◆ Problem to work on
Keep writing the piece on voting laws and campaigning, picking up after its final sentence.

[[ Document section, beginning ]]

Compliance With Voting Laws: A Local Issue

In the end, however, Persily argues that the focus on more stringent voter ID laws and increased absentee ballots are distractions: The more pressing problem concerns election administration. “We pay a lot of attention to voter ID and absentee ballot laws, as well as some of the early voting issues,” he says. “But we still entrust management of our polling places to relatively untrained volunteers. The cash-strapped counties in charge of running elections cannot do what’s necessary to comply with all the byzantine laws that constrain them.”

Persily is in favor of national rules, greater standardization, and a public database for voting results by precinct. “I’d like to see some kind of national election authority that works,” he said. “The Federal Elections Commission, given its frequently deadlocked votes, is designed to fail and should be replaced.” 

New Media Changing the Paradigm of Campaigning

But if elections are inherently chaotic, making regulation around them particularly tricky, then the Internet and new media will only deepen that chaos. “Our fanaticism about regulating super PACs and corporations and shadow voting doesn’t get at the fact that the paradigm of campaigning is going to change as things go to the Internet,” Persily says.

[[ Document section, end ]]
[[ Source data, beginning ]]

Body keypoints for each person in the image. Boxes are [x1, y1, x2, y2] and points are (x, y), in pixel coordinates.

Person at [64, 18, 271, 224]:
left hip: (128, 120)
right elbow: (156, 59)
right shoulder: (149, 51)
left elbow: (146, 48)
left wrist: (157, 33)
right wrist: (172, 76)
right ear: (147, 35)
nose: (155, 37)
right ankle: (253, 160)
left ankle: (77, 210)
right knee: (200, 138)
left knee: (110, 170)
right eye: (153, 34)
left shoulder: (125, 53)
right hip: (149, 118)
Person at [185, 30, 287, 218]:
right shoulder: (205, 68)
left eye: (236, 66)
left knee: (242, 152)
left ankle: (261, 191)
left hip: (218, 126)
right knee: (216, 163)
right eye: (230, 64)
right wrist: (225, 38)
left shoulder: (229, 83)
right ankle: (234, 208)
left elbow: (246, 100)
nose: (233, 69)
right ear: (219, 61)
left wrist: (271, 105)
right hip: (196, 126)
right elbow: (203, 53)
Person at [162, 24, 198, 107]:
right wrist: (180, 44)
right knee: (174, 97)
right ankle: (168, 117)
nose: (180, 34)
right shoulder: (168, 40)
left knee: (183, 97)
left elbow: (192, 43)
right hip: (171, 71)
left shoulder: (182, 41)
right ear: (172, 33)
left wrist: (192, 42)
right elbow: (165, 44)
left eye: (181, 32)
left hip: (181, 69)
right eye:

[[ Source data, end ]]

◆ Expected answer
In the wake of Citizens United v. Federal Election Commission, which allowed unlimited corporate and union spending in candidate elections, Persily said the real challenge is figuring out how to adapt campaign finance laws to the new technologies of communication. “Because that technology is conducive to anonymous spending, you could have people across the world putting ads on the Internet for or against a certain candidate,” he says. “The Internet has become the Wild West of campaigning, and our laws are way too outdated to address it.”